Fackham Hall – This Rapid-Fire, Funny Downton Abbey Spoof Which Is Delightfully Throwaway.
It could be the notion of end times in the air: after years of dormancy, the spoof is staging a comeback. The past few months saw the re-emergence of this unserious film style, which, in its finest form, skewers the self-importance of overly serious genre with a torrent of exaggerated stereotypes, physical comedy, and stupid-clever puns.
Unserious periods, so it goes, create an appetite for knowingly unserious, gag-packed, pleasantly insubstantial entertainment.
The Newest Offering in This Silly Trend
The latest of these silly send-ups arrives as Fackham Hall, a takeoff on the British period drama that needles the easily mockable airs of wealthy British period dramas. The screenplay comes from British-Irish comedian Jimmy Carr and helmed by Jim O'Hanlon, the movie has a wealth of source material to work with and wastes none of it.
Opening on a absurd opening and culminating in a preposterous conclusion, this entertaining silver-spoon romp packs all of its runtime with gags and sketches ranging from the puerile all the way to the truly humorous.
A Mimicry of Upstairs, Downstairs
Similar to Downton, Fackham Hall delivers a caricature of extremely pompous the nobility and excessively servile help. The plot revolves around the incompetent Lord Davenport (brought to life by a delightfully mannered Damian Lewis) and his literature-hating wife, Lady Davenport (Katherine Waterston). Following the loss of their four sons in separate tragic accidents, their aspirations now rest on marrying off their two girls.

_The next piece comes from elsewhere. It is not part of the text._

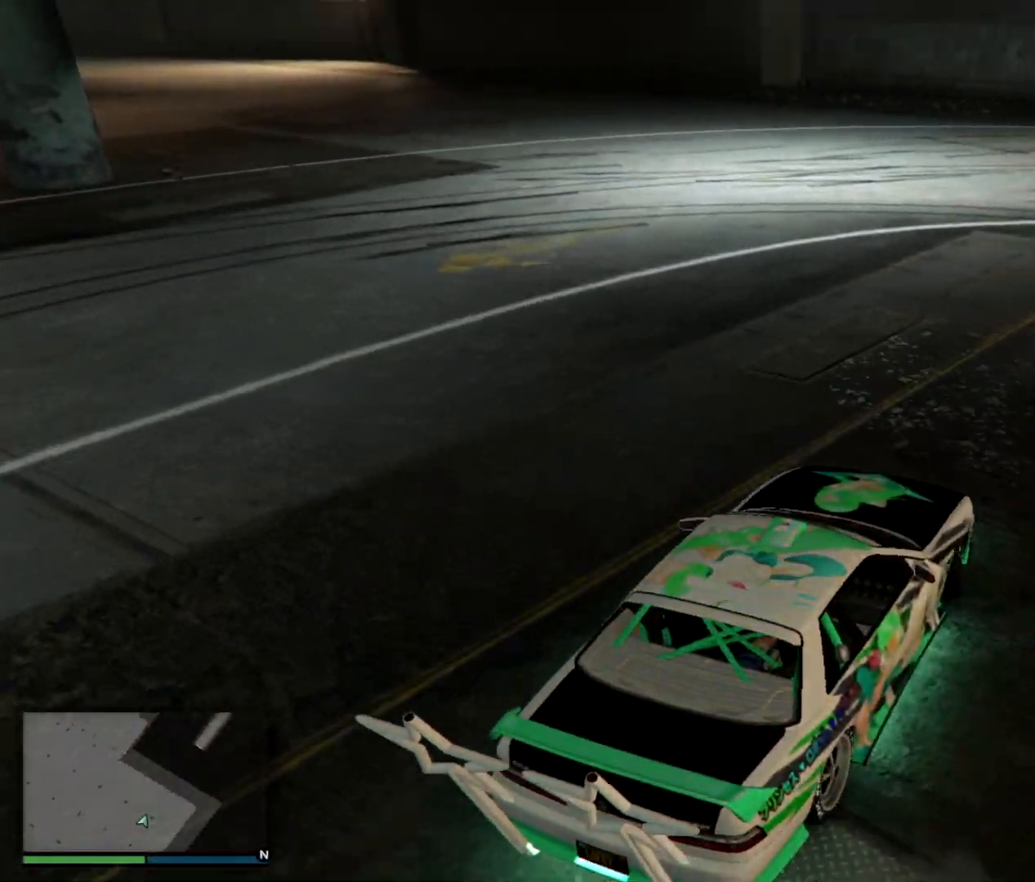
{"keys": ["d", "w"], "events": [[67, "a", "up"], [200, "a", "down"], [400, "a", "up"], [467, "d", "down"]]}
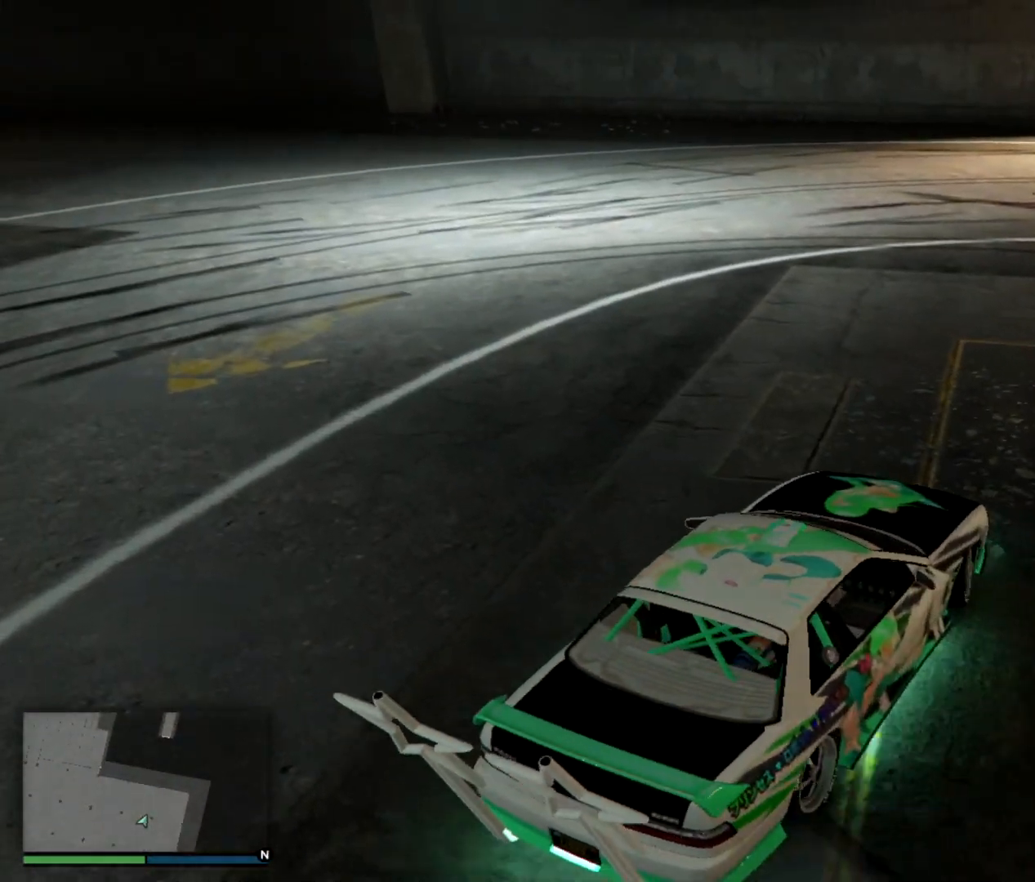
{"keys": ["w"], "events": [[100, "d", "up"], [333, "a", "down"], [450, "a", "up"]]}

The younger daughter, Poppy (Emma Laird), has secured the aristocratic objective of betrothal to the suitable first cousin, Archibald (an impeccably slimy Tom Felton). Yet once she pulls out, the burden transfers to the unattached elder sister, Rose (Thomasin McKenzie), considered a spinster of a woman" and who harbors dangerously modern ideas about a woman's own mind.
The Film's Comedy Succeeds
The spoof is significantly more successful when joking about the oppressive social constraints forced upon Edwardian-era women – a subject often mined for earnest storytelling. The stereotype of respectable, enviable womanhood supplies the richest punching bags.

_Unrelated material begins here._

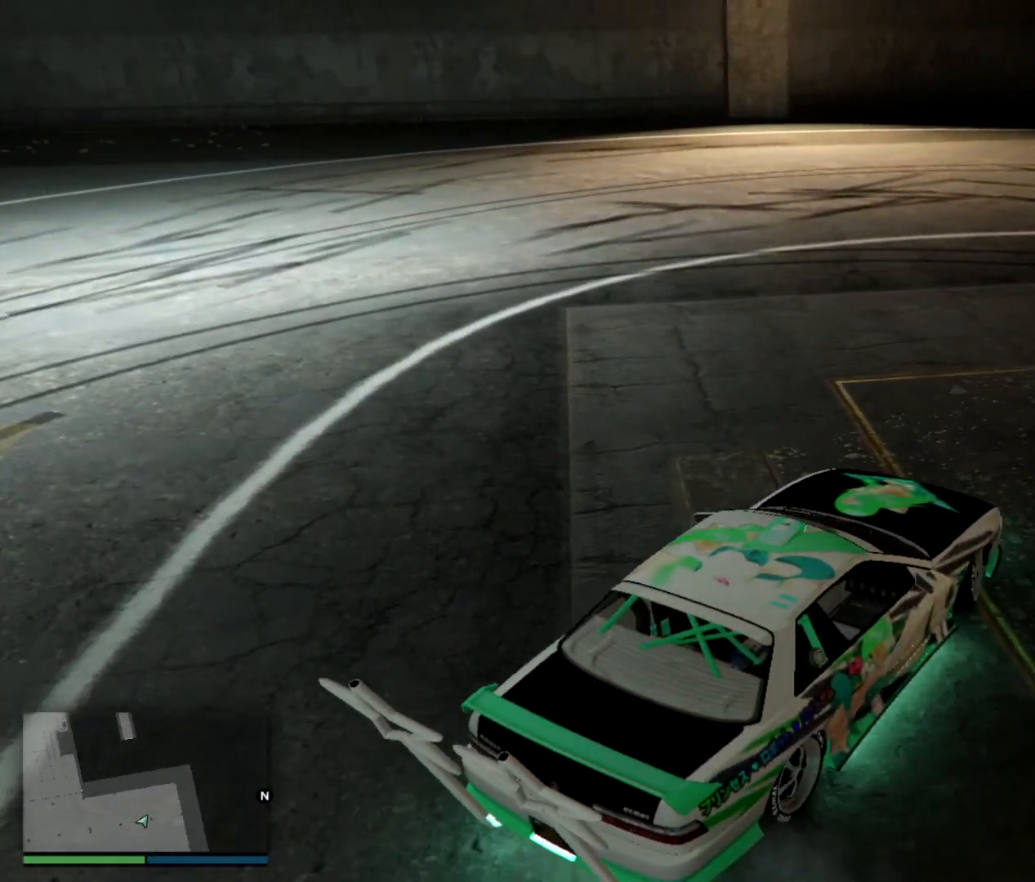
{"keys": ["d", "w"], "events": [[201, "a", "down"], [351, "a", "up"], [417, "d", "down"]]}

The plot, as befitting a deliberately silly send-up, takes a back seat to the bits. Carr delivers them coming at an amiably humorous rate. There is a killing, an incompetent investigation, and a forbidden romance between the plucky street urchin Eric Noone (Ben Radcliffe) and Rose.
Limitations and Frivolous Amusement
Everything is for harmless amusement, but that very quality has limitations. The amplified silliness inherent to parody may tire after a while, and the entertainment value in this instance runs out somewhere between sketch and feature.
After a while, one may desire to return to a realm of (at least a modicum of) reason. But, it's necessary to applaud a sincere commitment to the craft. In an age where we might to distract ourselves relentlessly, let's at least see the funny side.